No female skater, not even Katarina Witt, was so good that she blew away her competition and strolled up to the top of the Olympics podium. According to Wikipedia, Witt actually lost to Elizabeth Manley of Canada in LP and eked out an OGM based on her short program performance.
Maybe an unexpected American skater will emerge like Sarah Hughes did in Salt Lake City. Yuna might have a back spasm, Asada might find the perfect rhythm and land three 3A (one in SP and two in LP) in one competition, Miki or Joannie might have transformed into a much improved skaters, there might be more things on ice when Yuna skates. Who knows?
For those of you who don't like the fact that this is all turning into Yuna vs. Mao kind of thing, you must admit that a good rivalry is always compelling. Although it might seem that Yuna is a notch above Mao based on what we just saw, Yuna only has a slight edge over Mao in their head-to-head matchups (Kim 6: Asada 5) and it was only last season that Yuna lost to Mao.
It's like Duke vs. North Carolina, Yankees vs. Red Sox, and if you're from Europe, Norway vs. Italy in 4x10 km cross country skiing relay.
All in all, as a figure skating fan, I think this is all fun to watch and I hope nobody takes any of this personally or too seriously. As difficult as it might sound, we should all try to be fans of the sport rather than of individual athletes (unless you're closely related to any one of them, in which case I strongly suggest you stay away from discussion forums) because the athletes will retire very soon but the sport of figure skating will remain for a long time.
10-18-2009, 01:31 AM
That's not necessarily true. People also like to see an absolutely dominant person crushes everyone else and keeps setting new records and making history.
Originally Posted by skate4ever
That's why people went crazy when Phelps dominated the field and got 8 gold medals.
The only difference I see here is that Yuna is non-American.

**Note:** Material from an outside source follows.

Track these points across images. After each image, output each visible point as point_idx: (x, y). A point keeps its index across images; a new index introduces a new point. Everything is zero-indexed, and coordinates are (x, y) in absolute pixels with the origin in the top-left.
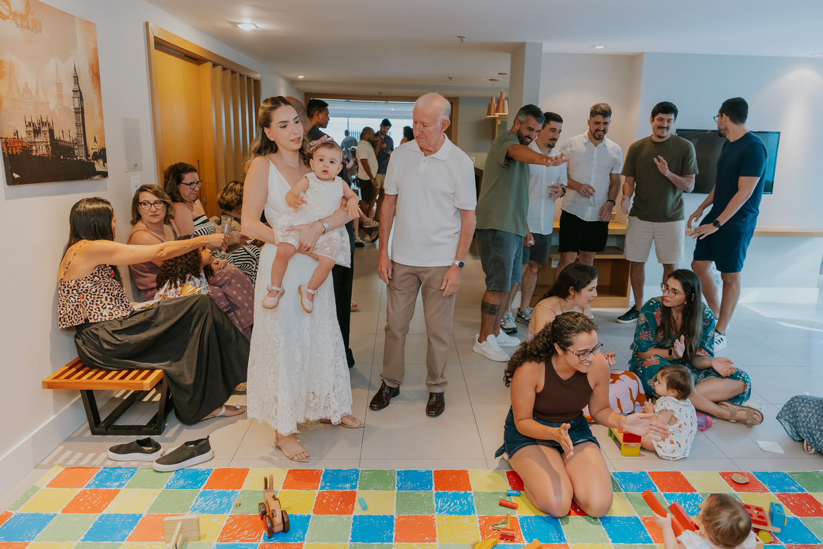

You can't really expect Yuna to underperform for the sake of competition being nailbiting. It's up to other competitors to deliver the goods and catch up. Here they failed.
Last edited by gourry; 10-18-2009 at 01:37 AM.
10-18-2009, 01:37 AM
And I agree with you, Joannie started to get rewarded last year actually quite impressively for her technique. As much, as she scored constantly very good results in each competition (except the GPF).
Originally Posted by gourry
10-18-2009, 01:37 AM
Usain Bolt is quite popular, isn't he?
10-18-2009, 01:39 AM
Okay, I crossed the line there. I admit.
Originally Posted by ImaginaryPogue
10-18-2009, 01:45 AM
Just out of curiosity, in Kwan's era, were figure skating fans this enthusiastic about the rivalry like the one between Yu-Na and Mao? Not that I am making any comparison between Kwan and Yu-Na.